One of the proofs that Obamacare is really about helping insurers and Big Pharma rather than ordinary Americans is its failure to do much about the seamy practice known as balance billing.

Say you have a scheduled procedure, like getting a stent. Like most Americans who have health insurance, you are in an HMO or a PPO. Your doctor, who is in your network, schedules you for the operation at a hospital in your network. You assume the only thing you need to worry about is a fairly minor co-pay and recovery.

But weeks later, you find that the anesthesiologist wasn’t in your network, and you are hit with a $12,000 bill for his services. And this sort of scamming (hospitals knowingly putting people on a surgical team that they can bill at huge premiums to negotiated rates) is routine. And of course, if the ambulance takes you to an emergency room that is not in your network, the outcome can be catastrophic. Some examples of typical bad outcomes, the first from Families USAm (hat tip Dromius).

Read the full article about “Balanced Billing” here.

After reading all the pros and cons about 0bamacare it seems that the real villains are the Insurance Companies. 0bamacare is really a welfare system for the Insurance Companies and the real welfare “queens” are the Insurance Company CEOs. It also seems like the 50 million dollar 2008 Presidential campaign fund that 0bama amassed BEFORE most people even knew who he was back when he was a Senator from Illinois tells us exactly who 0bama’s real constituents really are — and it ain’t We the People.

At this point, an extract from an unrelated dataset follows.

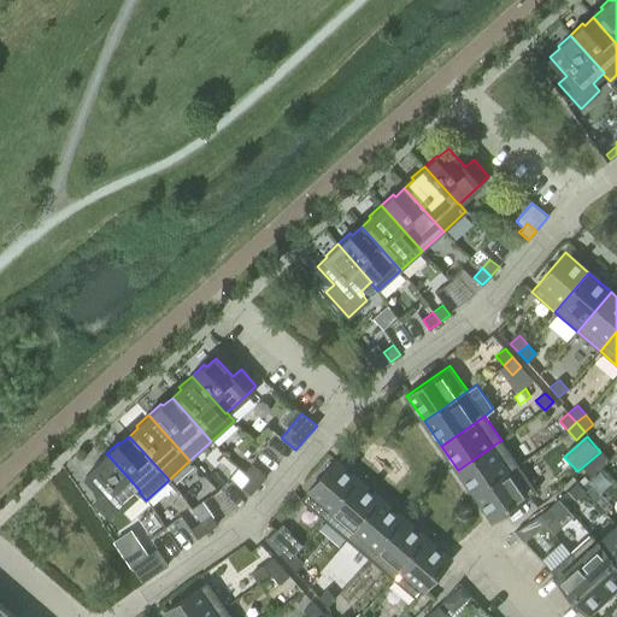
[(501,440),(458,470),(475,494),(518,464),(501,440)]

What are the options? Vote out all of the bastards — the Supreme Court has already foreseen this possibility by allowing unlimited money to flow into political campaigns. Yet California managed to vote in (car) Insurance Cost Controls regardless of the millions that the Insurance companies poured into defeat the state law. So there is hope that in the end We the People will be granted our vote for single payer along with some sort of logical cost control of health care costs.

Update 1: More information about California’s experience with policy cancellations and Health Insurance rate hikes.

Californians know when their doctors are not in the networks in the new plans and their premiums are higher.

Well duh — note to politicians and Insurance Companies & 0bama — We the people KNOW when we are being lied to.